* Stated task
According to the Lombok text below, which annotation removes the constructor from the TempEvent class?

To use method references on the TempEvent, we first need to define a getter/setter style accessor method pair. Of course, IDEs can generate the required methods, but the SNR will still drop after the generation. Expand this to a larger domain and the problem multiplies. Lombok can come to our rescue here, removing unnecessary code and restoring our SNR.

Before Lombok

public class InlineNoLombok {

    public EventHandler handler() throws Exception {
        return sepInstance(c
                -> select(TempEvent::getTemp)
                        .map(max()).notifyOnChange(true)
                        .push(new MyTempProcessor()::setMaxTemp),
                "com.fluxtion.articles.lombok.temperature.generated.nolombok", "TempMonitor");
    }


    public static class TempEvent extends Event {

        private double temp;

        public TempEvent(double temp) {
            this.temp = temp;
        }

        public double getTemp() {
            return temp;
        }

        public void setTemp(double temp) {
            this.temp = temp;
        }

    }

}


After Lombok

Adding a single @Data annotation removes the getter/setter, and the @AllArgsConstructor removes the constructor:

public class InlineLombok {

    public EventHandler handler() throws Exception {
        return sepInstance(c
                -> select(TempEvent::getTemp)
                        .map(max()).notifyOnChange(true)
                        .push(new MyTempProcessor()::setMaxTemp),
                "com.fluxtion.articles.lombok.temperature.generated.nolombok", "TempMonitor");
    }

    @Data
    @AllArgsConstructor
    public static class TempEvent extends Event {
        private double temp;
    }
}


Even with this smallest of examples using Lombok and Fluxtion together, the actual business logic is much easier to read. A better code SNR makes the application more efficient to build and easier to understand.

Flight Data Example

Let’s extend this to a more complex example where a high SNR becomes apparent. In this example, we are processing flight data for a whole year. The example was inspired by this blog, and the code for the Akka streaming solution is here. The summary of requirements:

Process a year's worth of all US flight landing records stored in CSV format here.

  • Group the carriers by name
  • Filter records that have a delay > 0
  • Carrier name: column 8, delay: column 14
  • For a carrier grouping calculate:
    • Cumulative sum of total delay
    • Total number of delayed flights
    • Average delay for a flight if it is late
  • Calculate the total count of flights regardless of the delay

We need to define data types and processing logic to solve the problem. It would be easy to be overwhelmed by the noise in the solution. But Fluxtion allows us to concentrate on the business logic and Lombok makes the data types easy to work with, both tools using inference to reduce the code to write Java 10 var for intermediate variable declaration reduces the code noise:

public class FlightAnalyser {

  @SepBuilder(
          name = "FlightDelayAnalyser",
          packageName = "com.fluxtion.articles.lombok.flight.generated"
  )
  public void buildFlightProcessor(SEPConfig cfg) {
    var flightDetails = csvMarshaller(FlightDetails.class, 1)
            .map(14, FlightDetails::setDelay).converter(14, defaultInt(-1))

* Entries shown

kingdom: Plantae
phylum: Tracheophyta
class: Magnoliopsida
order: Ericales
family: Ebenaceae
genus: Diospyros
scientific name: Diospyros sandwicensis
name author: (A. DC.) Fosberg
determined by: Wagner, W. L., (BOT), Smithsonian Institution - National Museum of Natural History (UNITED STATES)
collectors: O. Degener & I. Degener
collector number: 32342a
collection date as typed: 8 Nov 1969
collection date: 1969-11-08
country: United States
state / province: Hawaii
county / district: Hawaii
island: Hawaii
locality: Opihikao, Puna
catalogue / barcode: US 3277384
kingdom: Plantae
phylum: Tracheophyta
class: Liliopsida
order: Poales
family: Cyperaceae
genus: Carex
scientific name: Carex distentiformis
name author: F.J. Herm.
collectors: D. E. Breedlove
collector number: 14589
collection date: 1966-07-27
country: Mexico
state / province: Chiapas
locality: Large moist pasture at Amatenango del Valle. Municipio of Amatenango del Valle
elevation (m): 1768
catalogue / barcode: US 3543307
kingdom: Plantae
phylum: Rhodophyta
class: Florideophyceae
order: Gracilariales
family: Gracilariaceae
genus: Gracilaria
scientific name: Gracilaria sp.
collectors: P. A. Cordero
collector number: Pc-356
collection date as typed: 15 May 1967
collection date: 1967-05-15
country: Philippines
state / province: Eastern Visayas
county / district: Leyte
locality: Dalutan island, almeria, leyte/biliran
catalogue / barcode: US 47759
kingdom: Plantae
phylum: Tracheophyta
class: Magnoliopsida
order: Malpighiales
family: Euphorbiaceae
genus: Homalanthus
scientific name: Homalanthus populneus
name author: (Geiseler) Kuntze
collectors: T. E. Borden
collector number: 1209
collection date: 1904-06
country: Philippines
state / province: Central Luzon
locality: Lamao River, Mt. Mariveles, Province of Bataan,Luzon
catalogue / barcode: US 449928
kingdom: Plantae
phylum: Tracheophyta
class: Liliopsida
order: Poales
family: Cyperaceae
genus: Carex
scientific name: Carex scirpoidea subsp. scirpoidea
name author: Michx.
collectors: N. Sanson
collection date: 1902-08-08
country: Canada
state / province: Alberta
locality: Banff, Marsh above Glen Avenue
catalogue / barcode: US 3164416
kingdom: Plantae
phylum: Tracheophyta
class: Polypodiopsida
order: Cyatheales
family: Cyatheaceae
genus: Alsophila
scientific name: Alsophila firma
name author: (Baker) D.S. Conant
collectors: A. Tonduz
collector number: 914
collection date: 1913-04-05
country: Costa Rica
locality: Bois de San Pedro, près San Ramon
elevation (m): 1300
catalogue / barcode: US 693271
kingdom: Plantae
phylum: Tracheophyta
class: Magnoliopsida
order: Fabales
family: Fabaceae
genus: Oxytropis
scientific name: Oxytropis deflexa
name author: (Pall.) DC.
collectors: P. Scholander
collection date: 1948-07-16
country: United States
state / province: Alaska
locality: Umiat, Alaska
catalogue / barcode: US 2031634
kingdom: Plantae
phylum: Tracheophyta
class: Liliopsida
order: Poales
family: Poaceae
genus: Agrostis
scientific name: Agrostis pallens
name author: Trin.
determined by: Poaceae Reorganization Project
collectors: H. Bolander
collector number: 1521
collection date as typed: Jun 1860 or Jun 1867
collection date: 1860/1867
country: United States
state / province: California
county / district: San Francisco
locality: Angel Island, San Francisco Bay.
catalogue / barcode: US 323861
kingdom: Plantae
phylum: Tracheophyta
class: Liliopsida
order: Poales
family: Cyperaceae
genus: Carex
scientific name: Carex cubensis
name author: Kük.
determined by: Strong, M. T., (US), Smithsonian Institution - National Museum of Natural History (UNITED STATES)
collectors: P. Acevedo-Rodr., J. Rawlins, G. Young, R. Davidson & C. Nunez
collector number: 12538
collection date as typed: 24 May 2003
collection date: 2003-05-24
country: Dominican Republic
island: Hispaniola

* Answer to this problem
@AllArgsConstructor